Recorded information:
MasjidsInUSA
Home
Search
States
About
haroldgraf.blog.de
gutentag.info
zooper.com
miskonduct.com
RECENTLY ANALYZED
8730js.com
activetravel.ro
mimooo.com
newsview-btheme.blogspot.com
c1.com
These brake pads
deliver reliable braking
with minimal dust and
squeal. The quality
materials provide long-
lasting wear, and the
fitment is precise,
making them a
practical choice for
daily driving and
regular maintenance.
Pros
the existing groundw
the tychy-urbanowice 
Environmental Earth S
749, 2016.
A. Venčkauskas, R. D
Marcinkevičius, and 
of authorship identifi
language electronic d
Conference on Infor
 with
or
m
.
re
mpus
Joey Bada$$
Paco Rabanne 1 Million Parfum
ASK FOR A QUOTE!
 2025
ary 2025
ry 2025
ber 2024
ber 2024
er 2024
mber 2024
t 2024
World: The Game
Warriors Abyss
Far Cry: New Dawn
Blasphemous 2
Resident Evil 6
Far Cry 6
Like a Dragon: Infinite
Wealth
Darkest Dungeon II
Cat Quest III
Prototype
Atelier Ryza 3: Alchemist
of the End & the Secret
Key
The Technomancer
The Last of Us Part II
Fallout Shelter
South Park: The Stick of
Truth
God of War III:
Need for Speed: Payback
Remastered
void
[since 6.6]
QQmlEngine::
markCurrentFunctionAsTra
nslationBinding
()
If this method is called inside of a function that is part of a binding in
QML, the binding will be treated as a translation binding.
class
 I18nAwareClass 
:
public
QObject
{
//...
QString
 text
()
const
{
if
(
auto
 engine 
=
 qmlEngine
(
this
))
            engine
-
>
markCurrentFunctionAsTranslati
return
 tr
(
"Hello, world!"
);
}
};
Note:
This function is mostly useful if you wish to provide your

...

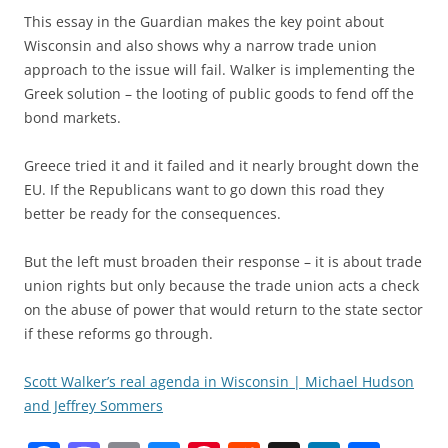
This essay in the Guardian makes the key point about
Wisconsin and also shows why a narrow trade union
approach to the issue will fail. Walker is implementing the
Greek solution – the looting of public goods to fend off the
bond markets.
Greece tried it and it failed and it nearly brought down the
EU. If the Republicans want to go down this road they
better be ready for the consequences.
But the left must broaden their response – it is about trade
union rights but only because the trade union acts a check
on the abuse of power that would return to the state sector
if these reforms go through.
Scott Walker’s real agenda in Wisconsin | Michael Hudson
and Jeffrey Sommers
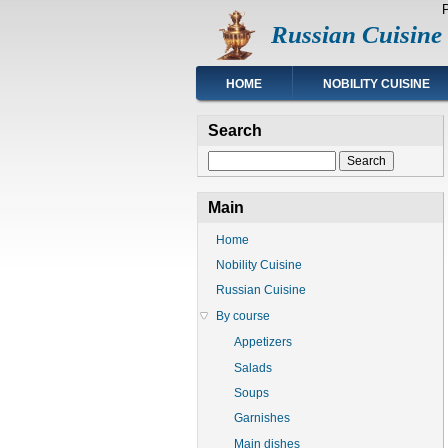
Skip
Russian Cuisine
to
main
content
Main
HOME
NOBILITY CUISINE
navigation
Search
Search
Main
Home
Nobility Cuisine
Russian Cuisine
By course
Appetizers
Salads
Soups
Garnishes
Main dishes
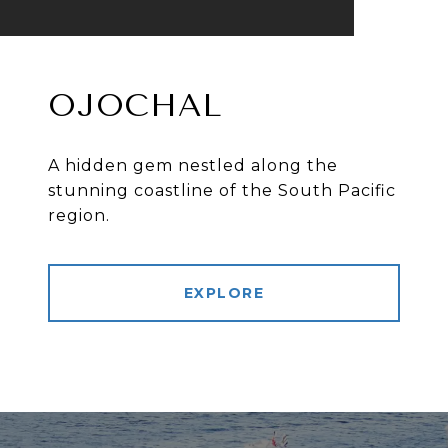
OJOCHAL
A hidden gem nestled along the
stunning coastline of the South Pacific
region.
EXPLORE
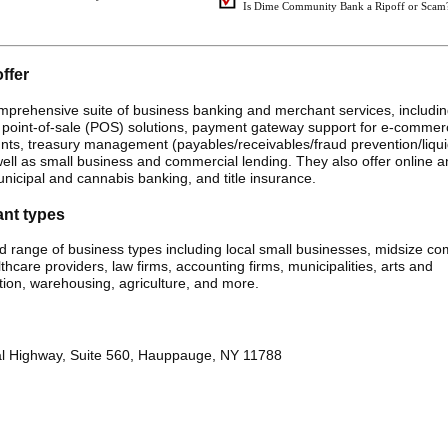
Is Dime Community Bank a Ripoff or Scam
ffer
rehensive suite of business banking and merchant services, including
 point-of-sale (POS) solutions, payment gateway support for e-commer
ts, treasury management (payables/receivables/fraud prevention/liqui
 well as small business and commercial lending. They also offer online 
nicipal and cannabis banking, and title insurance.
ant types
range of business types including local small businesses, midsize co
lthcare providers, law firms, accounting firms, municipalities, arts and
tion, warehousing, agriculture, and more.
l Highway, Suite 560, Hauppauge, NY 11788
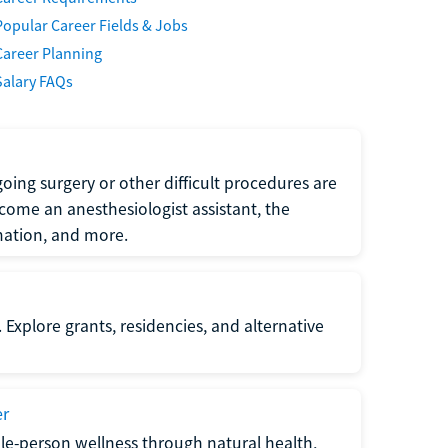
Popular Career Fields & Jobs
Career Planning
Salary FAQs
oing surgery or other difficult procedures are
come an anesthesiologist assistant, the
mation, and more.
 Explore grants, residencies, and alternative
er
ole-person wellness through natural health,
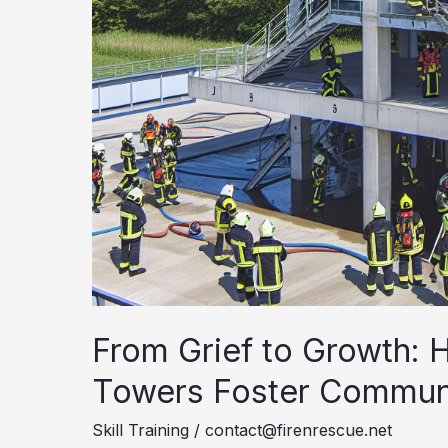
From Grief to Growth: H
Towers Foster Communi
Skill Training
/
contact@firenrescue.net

What is needed: Give the number of lines in the listing that hold the string "trade". Add nothing else.

Exercise output: 3